There were enough wacky scenes and out-of-control behavior stored in my memory bank to write a memoir. I was use to children getting away with murder and parent's condoning their child's behaviosr that one particular incident stood out for me. I remember having a retention conference with a child that I taught English to. His parents sat silent throughout the whole conference seemingly taking in the fact that their child was failing the seventh grade. The father very solemly turned to me and asked, "Can my boy do the work? I mean-mentally. Can he keep up with others in his class?" I told him that he could, but he was choosing not to. That settled it for the mother. She declared to all assembled that she would not pay for summer schhol. That her child was old enough to start taking responsibility, so if he had to stay back, then he would. She told us all that he would just have to start wearing out his own knees and start praying for himself. Of course a variation of this scene makes its way into the pages of The Manual.
I could feel the parents hopelessness, but depsite what either of them had said, I knew their boy would be okay.

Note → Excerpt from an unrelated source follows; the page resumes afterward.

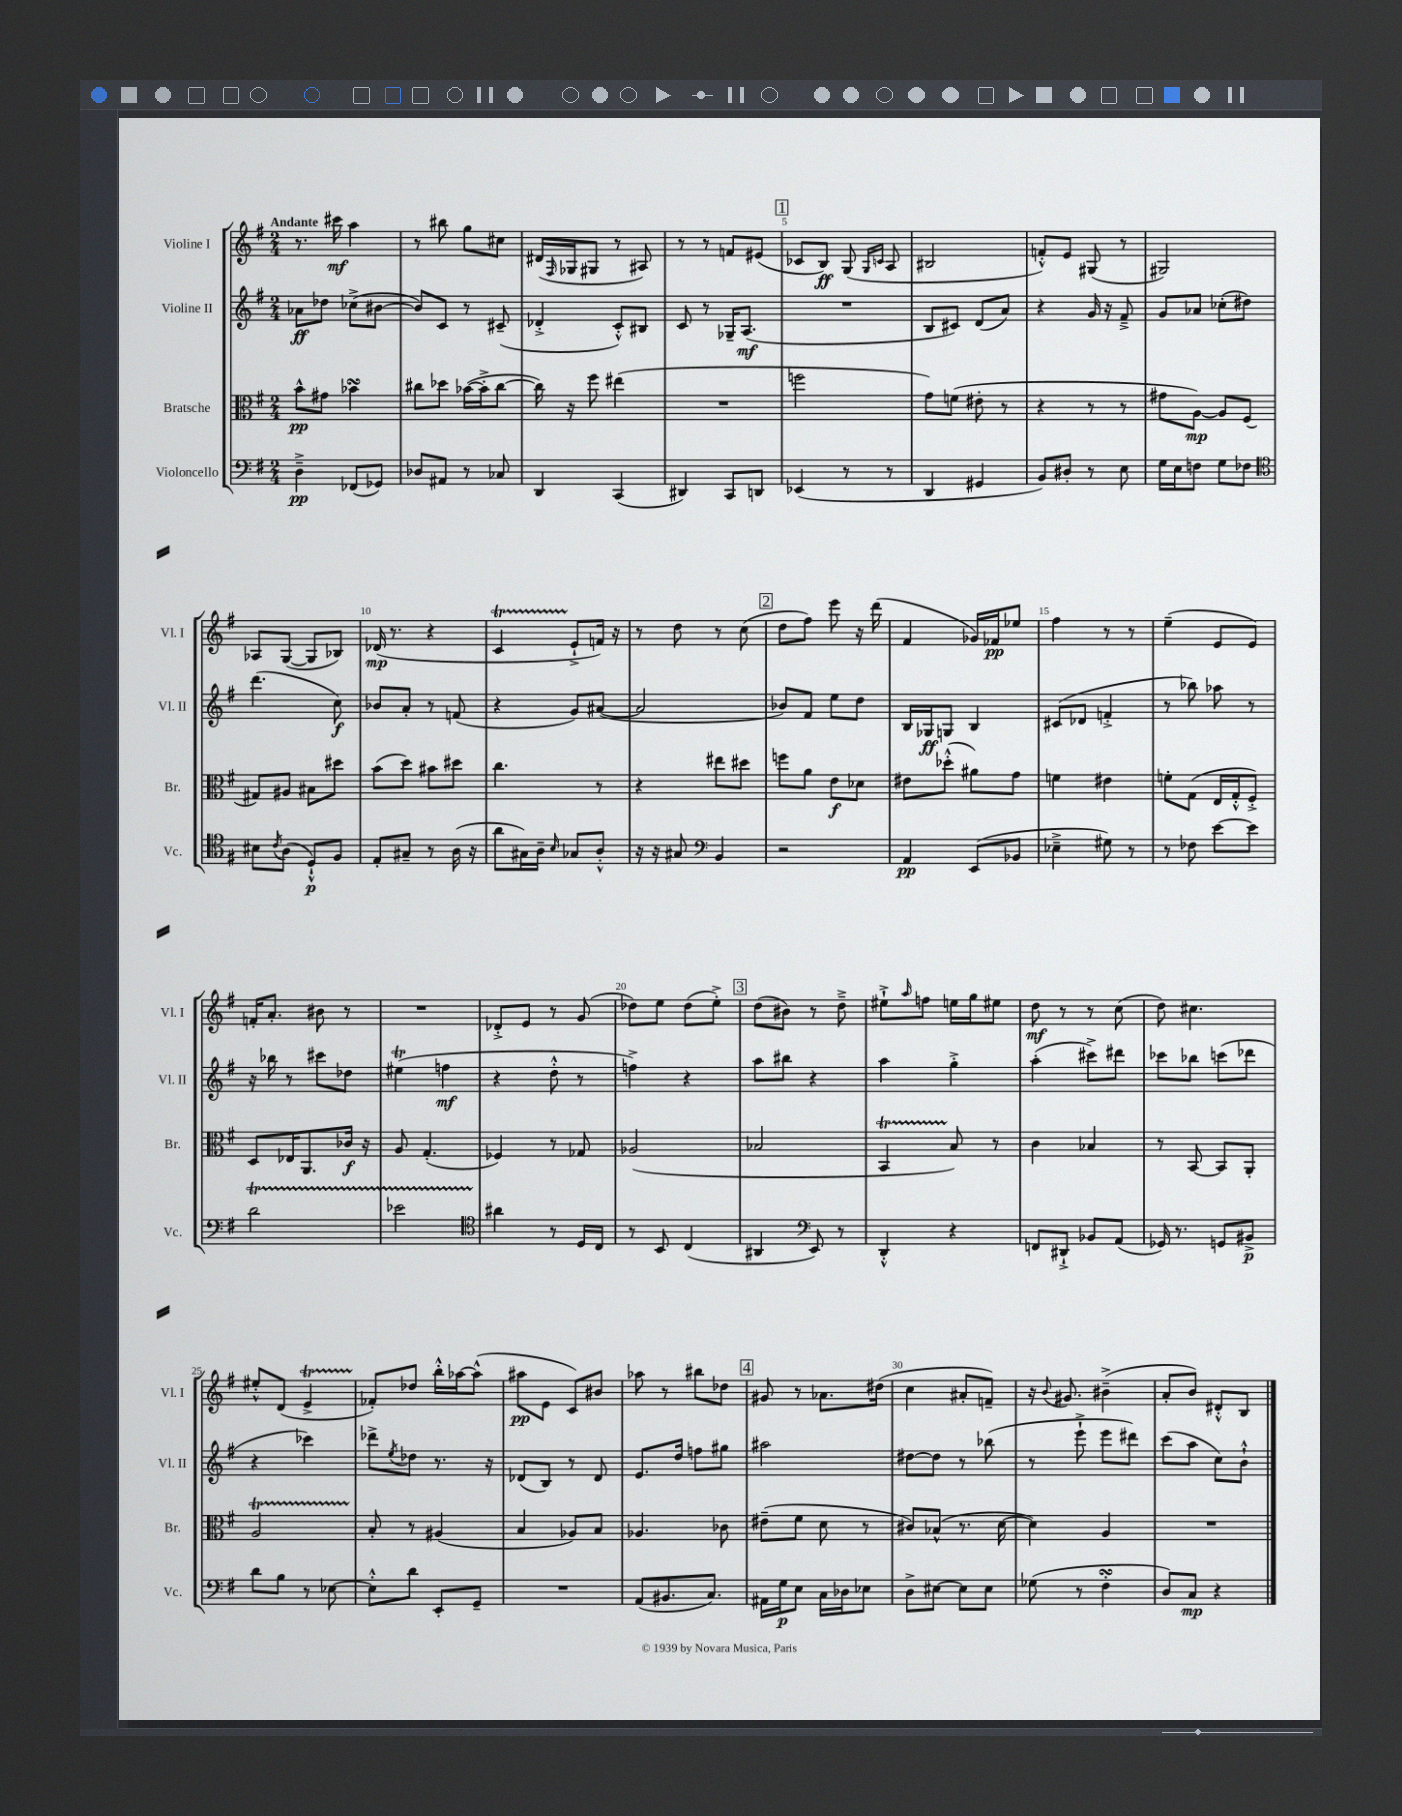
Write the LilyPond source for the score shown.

He had a support system. There were many more prayers to be uttered for him and more conferences they would attend to make sure he was doing what he was suppose to.
I watched there son also the very next year. I knew he liked to sling a few curse words around, and that he had a girlfriend that he liked to kiss by the lockers outside my classroom. He was mannish. I wondered if he got that from his father or his wanna-be grown up friends. Even came by at the end of his eigth grade year to tell me he was finally getting out of middle school.